DIRECTIONS FOR THIS TASK: Please pull out the lines from the start of the material through the line containing "SecureChat is a", including both ends, and copy them word for word.

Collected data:
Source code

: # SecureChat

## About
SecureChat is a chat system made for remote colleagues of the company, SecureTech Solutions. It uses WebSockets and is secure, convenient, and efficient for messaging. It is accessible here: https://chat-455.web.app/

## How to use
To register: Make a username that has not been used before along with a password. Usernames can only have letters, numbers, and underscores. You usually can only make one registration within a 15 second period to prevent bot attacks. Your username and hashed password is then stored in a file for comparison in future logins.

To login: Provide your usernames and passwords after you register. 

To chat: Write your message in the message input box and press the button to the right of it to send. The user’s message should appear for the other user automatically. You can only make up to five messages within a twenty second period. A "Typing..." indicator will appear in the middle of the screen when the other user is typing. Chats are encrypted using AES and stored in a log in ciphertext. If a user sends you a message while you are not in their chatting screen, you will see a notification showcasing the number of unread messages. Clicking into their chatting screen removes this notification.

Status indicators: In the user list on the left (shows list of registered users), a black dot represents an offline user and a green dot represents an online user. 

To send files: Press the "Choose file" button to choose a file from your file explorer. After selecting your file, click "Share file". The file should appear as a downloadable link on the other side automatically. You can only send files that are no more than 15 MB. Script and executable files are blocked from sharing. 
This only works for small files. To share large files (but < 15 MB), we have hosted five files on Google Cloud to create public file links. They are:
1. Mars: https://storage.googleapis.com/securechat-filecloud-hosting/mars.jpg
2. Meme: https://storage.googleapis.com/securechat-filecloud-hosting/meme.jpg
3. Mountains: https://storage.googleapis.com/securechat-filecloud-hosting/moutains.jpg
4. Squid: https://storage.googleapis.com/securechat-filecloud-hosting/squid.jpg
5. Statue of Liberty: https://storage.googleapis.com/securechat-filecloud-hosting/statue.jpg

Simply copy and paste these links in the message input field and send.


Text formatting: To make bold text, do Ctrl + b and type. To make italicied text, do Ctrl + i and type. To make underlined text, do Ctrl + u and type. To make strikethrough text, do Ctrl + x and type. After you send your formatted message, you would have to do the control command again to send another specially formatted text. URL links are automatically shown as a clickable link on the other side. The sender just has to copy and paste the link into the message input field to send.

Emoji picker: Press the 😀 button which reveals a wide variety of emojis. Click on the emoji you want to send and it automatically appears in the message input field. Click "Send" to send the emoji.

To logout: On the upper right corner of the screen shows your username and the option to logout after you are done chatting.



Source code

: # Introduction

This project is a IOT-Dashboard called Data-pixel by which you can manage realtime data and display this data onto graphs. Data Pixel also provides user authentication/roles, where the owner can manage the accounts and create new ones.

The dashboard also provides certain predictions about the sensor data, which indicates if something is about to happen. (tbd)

ANSWER SECTION:
Source code

: # SecureChat

## About
SecureChat is a chat system made for remote colleagues of the company, SecureTech Solutions. It uses WebSockets and is secure, convenient, and efficient for messaging. It is accessible here: https://chat-455.web.app/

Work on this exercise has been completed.